#### [Problem set]
(A) Do the following statements agree with the Justice Thomas passage? For each, answer yes or no and quote the words from the passage that decide it. (i) The speaker claims to be a lawyer. (ii) The speaker read the opinions in the recent Harvard and UNC affirmative action cases. (iii) The speaker holds that the two aims described cannot happen at once.
(B) Carry the Justice Thomas passage forward from its last sentence.

#### [Page extract]
And I am inclined to think that that’s also correct, but I think that sometimes both things can be going on. That is to say he can be both trying to understand what he ought to do with the great power that he has as a jurist, but also asking himself what is in this fine country given where African-Americans find ourselves imperative for us to do for our future? I think you see that in his treatment of the affirmative action issue where he both, and I’m not a lawyer, but I did read the opinions of Justice Robertson, justice Thomas in the recent Harvard and UNC affirmative action cases. He’s both trying to give an honest reading of what he thinks the 14th Amendment requires, but he’s also finding a way of expressing ideas about the dignity of African-Americans that he thinks is challenged and compromised through racial preferences. So I think both of those things can be going on at the same time.

#### [Stored data]
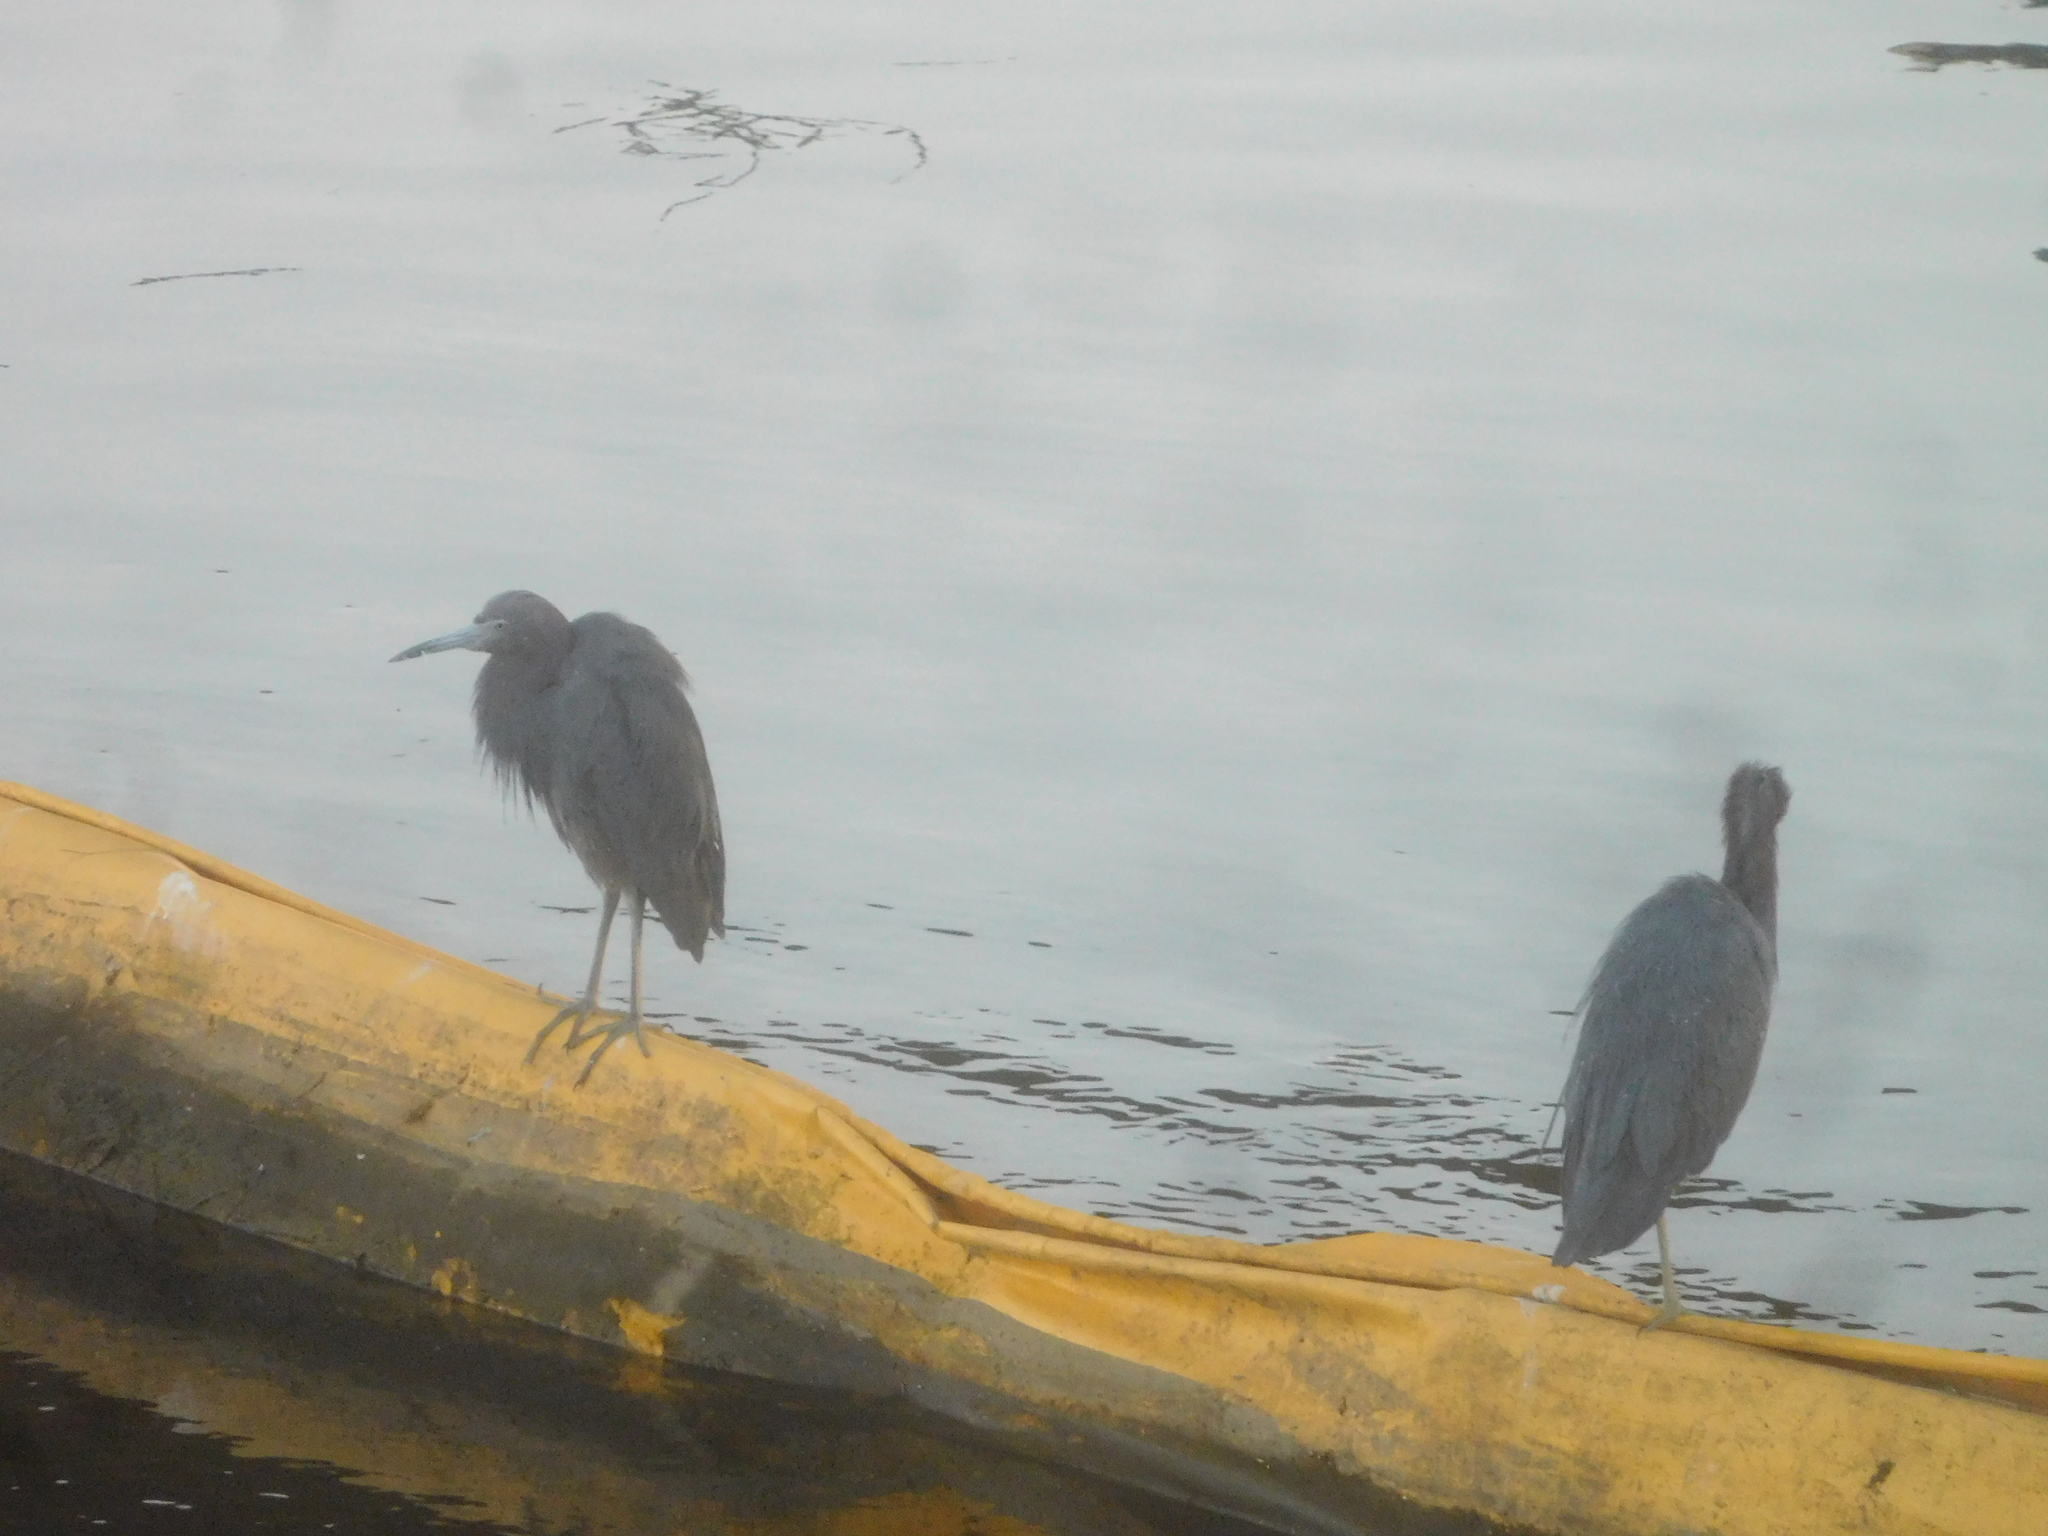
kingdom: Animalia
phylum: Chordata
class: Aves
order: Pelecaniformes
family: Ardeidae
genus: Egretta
---
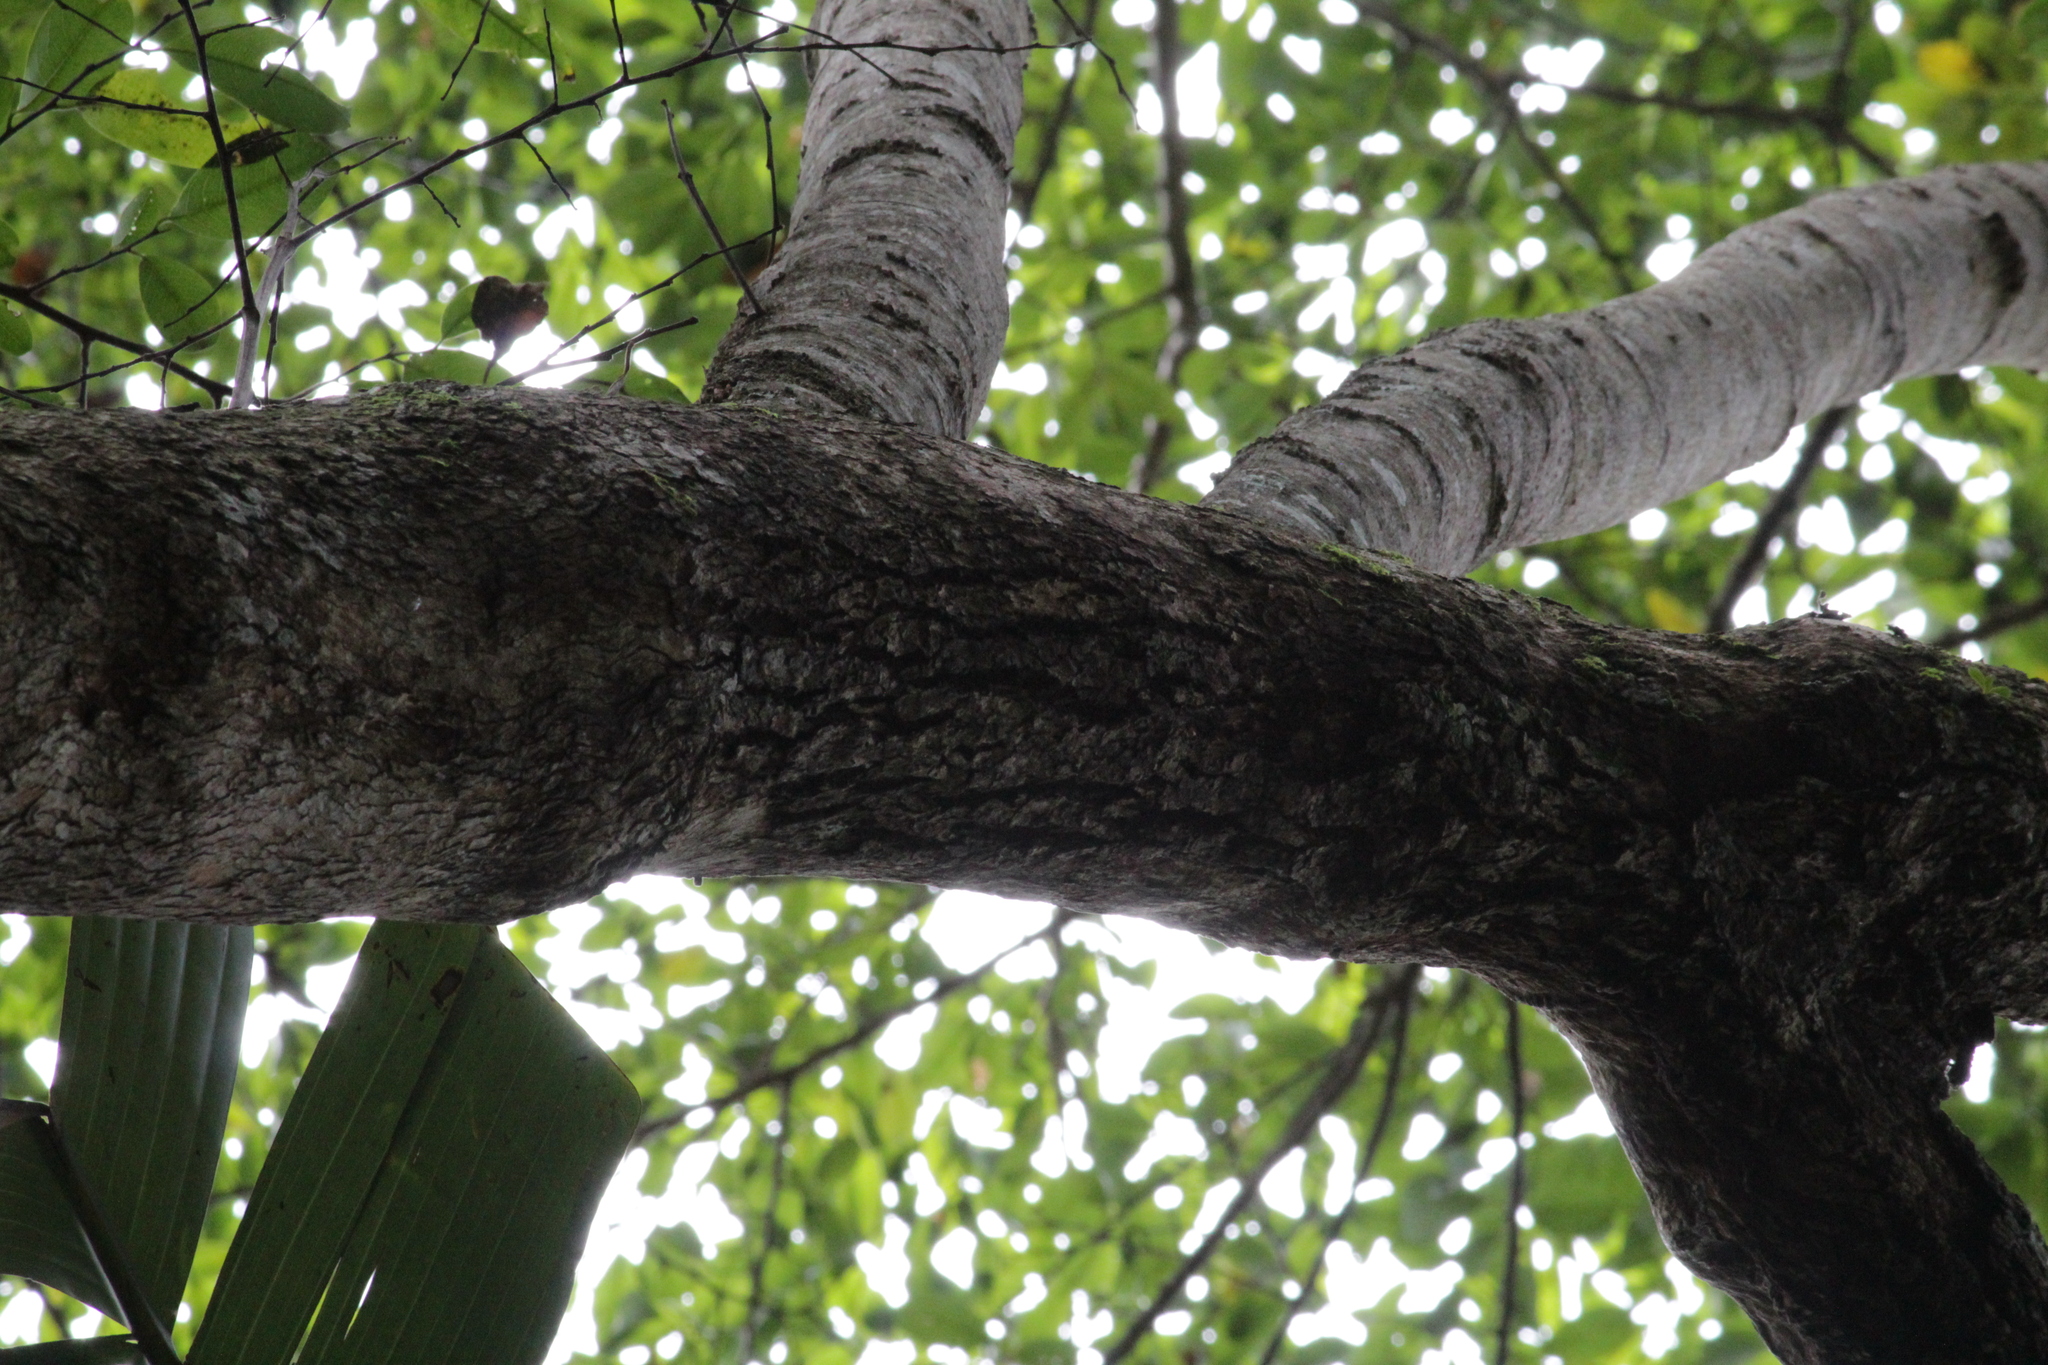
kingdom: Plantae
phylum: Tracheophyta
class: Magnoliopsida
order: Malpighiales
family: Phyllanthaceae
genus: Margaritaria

#### [Answers below]
(A)
(i) No: "I’m not a lawyer"
(ii) Yes: "I did read the opinions"
(iii) No: "I think both of those things can be going on at the same time"

(B)
Randall Kennedy: I agree with Glenn’s last point. His description I think is true. I think that both things are true, and of course life is complicated. Our identities are complicated. I would not want Justice Thomas to have, or any jurist frankly, to have in their mind as a lone idea, is this good for black people? Because I mean, after all, you could come to the conclusion that something is good for black people, but bad for everybody, bad for the rest of the world. Would I want that? No, I wouldn’t want that. So I think that there are tensions within Justice Thomas, frankly, there are tensions within all of us with respect to does Justice Thomas tap into his blackness and actually show it from time to time? Yes, he does. I bet there’s no justice in the history of the Supreme Court who’s made reference to Frederick Douglass, for instance, more than Justice Thomas, and not just Frederick Douglass.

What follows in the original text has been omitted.